EXERCISE: A precise copy of the data is required, with every picture left out.

(Dataset entries)
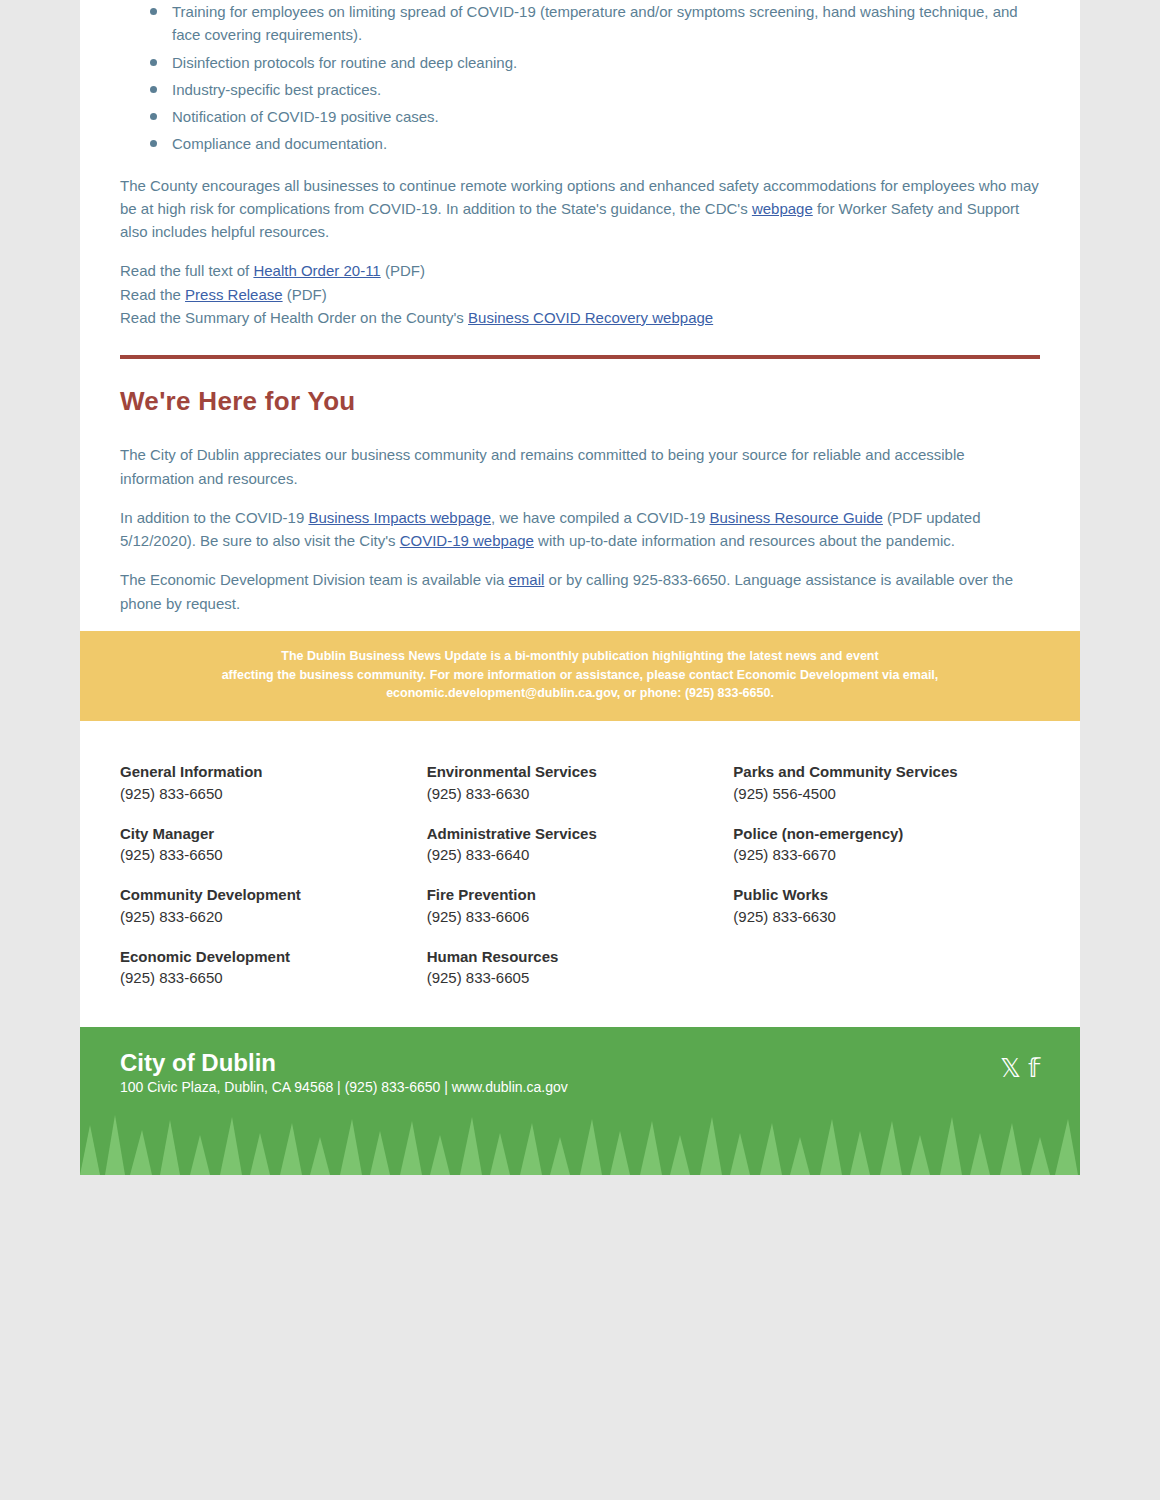Training for employees on limiting spread of COVID-19 (temperature and/or symptoms screening, hand washing technique, and face covering requirements).
Disinfection protocols for routine and deep cleaning.
Industry-specific best practices.
Notification of COVID-19 positive cases.
Compliance and documentation.
The County encourages all businesses to continue remote working options and enhanced safety accommodations for employees who may be at high risk for complications from COVID-19. In addition to the State's guidance, the CDC's webpage for Worker Safety and Support also includes helpful resources.
Read the full text of Health Order 20-11 (PDF)
Read the Press Release (PDF)
Read the Summary of Health Order on the County's Business COVID Recovery webpage
We're Here for You
The City of Dublin appreciates our business community and remains committed to being your source for reliable and accessible information and resources.
In addition to the COVID-19 Business Impacts webpage, we have compiled a COVID-19 Business Resource Guide (PDF updated 5/12/2020). Be sure to also visit the City's COVID-19 webpage with up-to-date information and resources about the pandemic.
The Economic Development Division team is available via email or by calling 925-833-6650. Language assistance is available over the phone by request.
The Dublin Business News Update is a bi-monthly publication highlighting the latest news and event
affecting the business community. For more information or assistance, please contact Economic Development via email, economic.development@dublin.ca.gov, or phone: (925) 833-6650.
| General Information (925) 833-6650 | Environmental Services (925) 833-6630 | Parks and Community Services (925) 556-4500 |
| City Manager (925) 833-6650 | Administrative Services (925) 833-6640 | Police (non-emergency) (925) 833-6670 |
| Community Development (925) 833-6620 | Fire Prevention (925) 833-6606 | Public Works (925) 833-6630 |
| Economic Development (925) 833-6650 | Human Resources (925) 833-6605 | |
𝕏 𝕗
City of Dublin
100 Civic Plaza, Dublin, CA 94568 | (925) 833-6650 | www.dublin.ca.gov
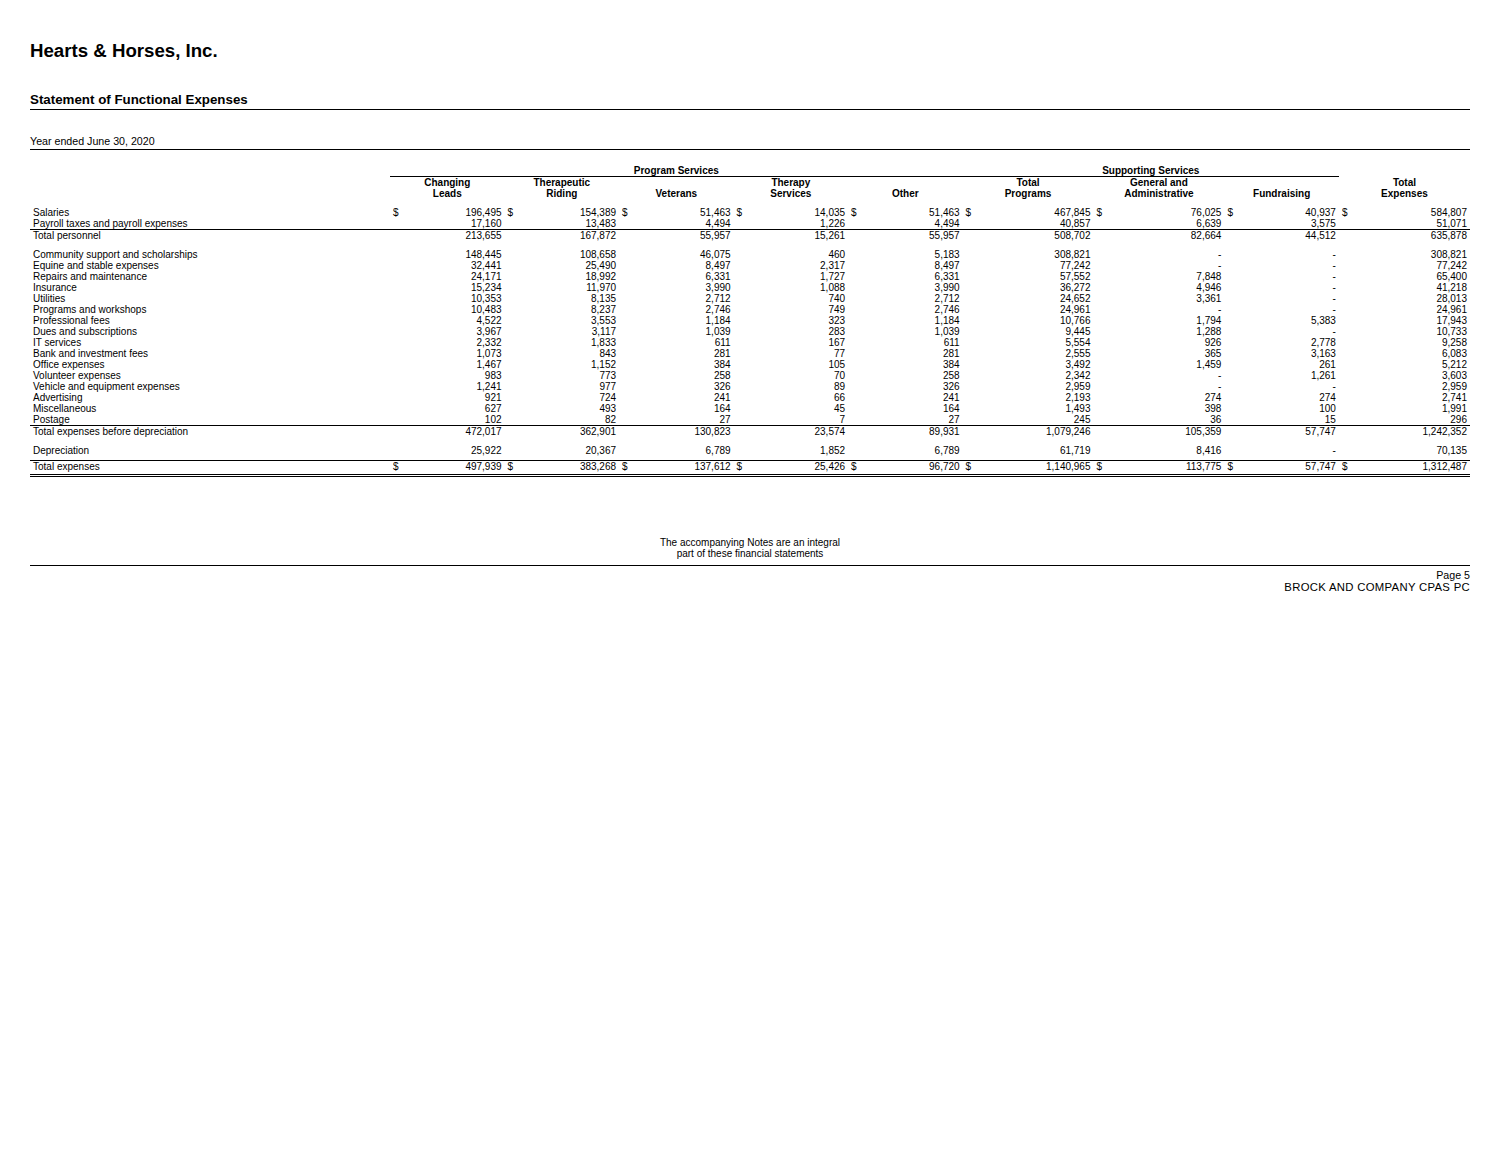Hearts & Horses, Inc.
Statement of Functional Expenses
Year ended June 30, 2020
| | Program Services | Supporting Services | |
| | Changing | Therapeutic | | Therapy | | Total | General and | | Total |
| | Leads | Riding | Veterans | Services | Other | Programs | Administrative | Fundraising | Expenses |
| Salaries | $ | 196,495 | $ | 154,389 | $ | 51,463 | $ | 14,035 | $ | 51,463 | $ | 467,845 | $ | 76,025 | $ | 40,937 | $ | 584,807 |
| Payroll taxes and payroll expenses | | 17,160 | | 13,483 | | 4,494 | | 1,226 | | 4,494 | | 40,857 | | 6,639 | | 3,575 | | 51,071 |
| Total personnel | | 213,655 | | 167,872 | | 55,957 | | 15,261 | | 55,957 | | 508,702 | | 82,664 | | 44,512 | | 635,878 |
| Community support and scholarships | | 148,445 | | 108,658 | | 46,075 | | 460 | | 5,183 | | 308,821 | | - | | - | | 308,821 |
| Equine and stable expenses | | 32,441 | | 25,490 | | 8,497 | | 2,317 | | 8,497 | | 77,242 | | - | | - | | 77,242 |
| Repairs and maintenance | | 24,171 | | 18,992 | | 6,331 | | 1,727 | | 6,331 | | 57,552 | | 7,848 | | - | | 65,400 |
| Insurance | | 15,234 | | 11,970 | | 3,990 | | 1,088 | | 3,990 | | 36,272 | | 4,946 | | - | | 41,218 |
| Utilities | | 10,353 | | 8,135 | | 2,712 | | 740 | | 2,712 | | 24,652 | | 3,361 | | - | | 28,013 |
| Programs and workshops | | 10,483 | | 8,237 | | 2,746 | | 749 | | 2,746 | | 24,961 | | - | | - | | 24,961 |
| Professional fees | | 4,522 | | 3,553 | | 1,184 | | 323 | | 1,184 | | 10,766 | | 1,794 | | 5,383 | | 17,943 |
| Dues and subscriptions | | 3,967 | | 3,117 | | 1,039 | | 283 | | 1,039 | | 9,445 | | 1,288 | | - | | 10,733 |
| IT services | | 2,332 | | 1,833 | | 611 | | 167 | | 611 | | 5,554 | | 926 | | 2,778 | | 9,258 |
| Bank and investment fees | | 1,073 | | 843 | | 281 | | 77 | | 281 | | 2,555 | | 365 | | 3,163 | | 6,083 |
| Office expenses | | 1,467 | | 1,152 | | 384 | | 105 | | 384 | | 3,492 | | 1,459 | | 261 | | 5,212 |
| Volunteer expenses | | 983 | | 773 | | 258 | | 70 | | 258 | | 2,342 | | - | | 1,261 | | 3,603 |
| Vehicle and equipment expenses | | 1,241 | | 977 | | 326 | | 89 | | 326 | | 2,959 | | - | | - | | 2,959 |
| Advertising | | 921 | | 724 | | 241 | | 66 | | 241 | | 2,193 | | 274 | | 274 | | 2,741 |
| Miscellaneous | | 627 | | 493 | | 164 | | 45 | | 164 | | 1,493 | | 398 | | 100 | | 1,991 |
| Postage | | 102 | | 82 | | 27 | | 7 | | 27 | | 245 | | 36 | | 15 | | 296 |
| Total expenses before depreciation | | 472,017 | | 362,901 | | 130,823 | | 23,574 | | 89,931 | | 1,079,246 | | 105,359 | | 57,747 | | 1,242,352 |
| Depreciation | | 25,922 | | 20,367 | | 6,789 | | 1,852 | | 6,789 | | 61,719 | | 8,416 | | - | | 70,135 |
| Total expenses | $ | 497,939 | $ | 383,268 | $ | 137,612 | $ | 25,426 | $ | 96,720 | $ | 1,140,965 | $ | 113,775 | $ | 57,747 | $ | 1,312,487 |
The accompanying Notes are an integral
part of these financial statements
Page 5
BROCK AND COMPANY CPAS PC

ANSWER FOR THE TASK:
Training for employees on limiting spread of COVID-19 (temperature and/or symptoms screening, hand washing technique, and face covering requirements).
Disinfection protocols for routine and deep cleaning.
Industry-specific best practices.
Notification of COVID-19 positive cases.
Compliance and documentation.
The County encourages all businesses to continue remote working options and enhanced safety accommodations for employees who may be at high risk for complications from COVID-19. In addition to the State's guidance, the CDC's webpage for Worker Safety and Support also includes helpful resources.
Read the full text of Health Order 20-11 (PDF)
Read the Press Release (PDF)
Read the Summary of Health Order on the County's Business COVID Recovery webpage
We're Here for You
The City of Dublin appreciates our business community and remains committed to being your source for reliable and accessible information and resources.
In addition to the COVID-19 Business Impacts webpage, we have compiled a COVID-19 Business Resource Guide (PDF updated 5/12/2020). Be sure to also visit the City's COVID-19 webpage with up-to-date information and resources about the pandemic.
The Economic Development Division team is available via email or by calling 925-833-6650. Language assistance is available over the phone by request.
The Dublin Business News Update is a bi-monthly publication highlighting the latest news and event
affecting the business community. For more information or assistance, please contact Economic Development via email, economic.development@dublin.ca.gov, or phone: (925) 833-6650.
| General Information (925) 833-6650 | Environmental Services (925) 833-6630 | Parks and Community Services (925) 556-4500 |
| City Manager (925) 833-6650 | Administrative Services (925) 833-6640 | Police (non-emergency) (925) 833-6670 |
| Community Development (925) 833-6620 | Fire Prevention (925) 833-6606 | Public Works (925) 833-6630 |
| Economic Development (925) 833-6650 | Human Resources (925) 833-6605 | |
𝕏 𝕗
City of Dublin
100 Civic Plaza, Dublin, CA 94568 | (925) 833-6650 | www.dublin.ca.gov
Hearts & Horses, Inc.
Statement of Functional Expenses
Year ended June 30, 2020
| | Program Services | Supporting Services | |
| | Changing | Therapeutic | | Therapy | | Total | General and | | Total |
| | Leads | Riding | Veterans | Services | Other | Programs | Administrative | Fundraising | Expenses |
| Salaries | $ | 196,495 | $ | 154,389 | $ | 51,463 | $ | 14,035 | $ | 51,463 | $ | 467,845 | $ | 76,025 | $ | 40,937 | $ | 584,807 |
| Payroll taxes and payroll expenses | | 17,160 | | 13,483 | | 4,494 | | 1,226 | | 4,494 | | 40,857 | | 6,639 | | 3,575 | | 51,071 |
| Total personnel | | 213,655 | | 167,872 | | 55,957 | | 15,261 | | 55,957 | | 508,702 | | 82,664 | | 44,512 | | 635,878 |
| Community support and scholarships | | 148,445 | | 108,658 | | 46,075 | | 460 | | 5,183 | | 308,821 | | - | | - | | 308,821 |
| Equine and stable expenses | | 32,441 | | 25,490 | | 8,497 | | 2,317 | | 8,497 | | 77,242 | | - | | - | | 77,242 |
| Repairs and maintenance | | 24,171 | | 18,992 | | 6,331 | | 1,727 | | 6,331 | | 57,552 | | 7,848 | | - | | 65,400 |
| Insurance | | 15,234 | | 11,970 | | 3,990 | | 1,088 | | 3,990 | | 36,272 | | 4,946 | | - | | 41,218 |
| Utilities | | 10,353 | | 8,135 | | 2,712 | | 740 | | 2,712 | | 24,652 | | 3,361 | | - | | 28,013 |
| Programs and workshops | | 10,483 | | 8,237 | | 2,746 | | 749 | | 2,746 | | 24,961 | | - | | - | | 24,961 |
| Professional fees | | 4,522 | | 3,553 | | 1,184 | | 323 | | 1,184 | | 10,766 | | 1,794 | | 5,383 | | 17,943 |
| Dues and subscriptions | | 3,967 | | 3,117 | | 1,039 | | 283 | | 1,039 | | 9,445 | | 1,288 | | - | | 10,733 |
| IT services | | 2,332 | | 1,833 | | 611 | | 167 | | 611 | | 5,554 | | 926 | | 2,778 | | 9,258 |
| Bank and investment fees | | 1,073 | | 843 | | 281 | | 77 | | 281 | | 2,555 | | 365 | | 3,163 | | 6,083 |
| Office expenses | | 1,467 | | 1,152 | | 384 | | 105 | | 384 | | 3,492 | | 1,459 | | 261 | | 5,212 |
| Volunteer expenses | | 983 | | 773 | | 258 | | 70 | | 258 | | 2,342 | | - | | 1,261 | | 3,603 |
| Vehicle and equipment expenses | | 1,241 | | 977 | | 326 | | 89 | | 326 | | 2,959 | | - | | - | | 2,959 |
| Advertising | | 921 | | 724 | | 241 | | 66 | | 241 | | 2,193 | | 274 | | 274 | | 2,741 |
| Miscellaneous | | 627 | | 493 | | 164 | | 45 | | 164 | | 1,493 | | 398 | | 100 | | 1,991 |
| Postage | | 102 | | 82 | | 27 | | 7 | | 27 | | 245 | | 36 | | 15 | | 296 |
| Total expenses before depreciation | | 472,017 | | 362,901 | | 130,823 | | 23,574 | | 89,931 | | 1,079,246 | | 105,359 | | 57,747 | | 1,242,352 |
| Depreciation | | 25,922 | | 20,367 | | 6,789 | | 1,852 | | 6,789 | | 61,719 | | 8,416 | | - | | 70,135 |
| Total expenses | $ | 497,939 | $ | 383,268 | $ | 137,612 | $ | 25,426 | $ | 96,720 | $ | 1,140,965 | $ | 113,775 | $ | 57,747 | $ | 1,312,487 |
The accompanying Notes are an integral
part of these financial statements
Page 5
BROCK AND COMPANY CPAS PC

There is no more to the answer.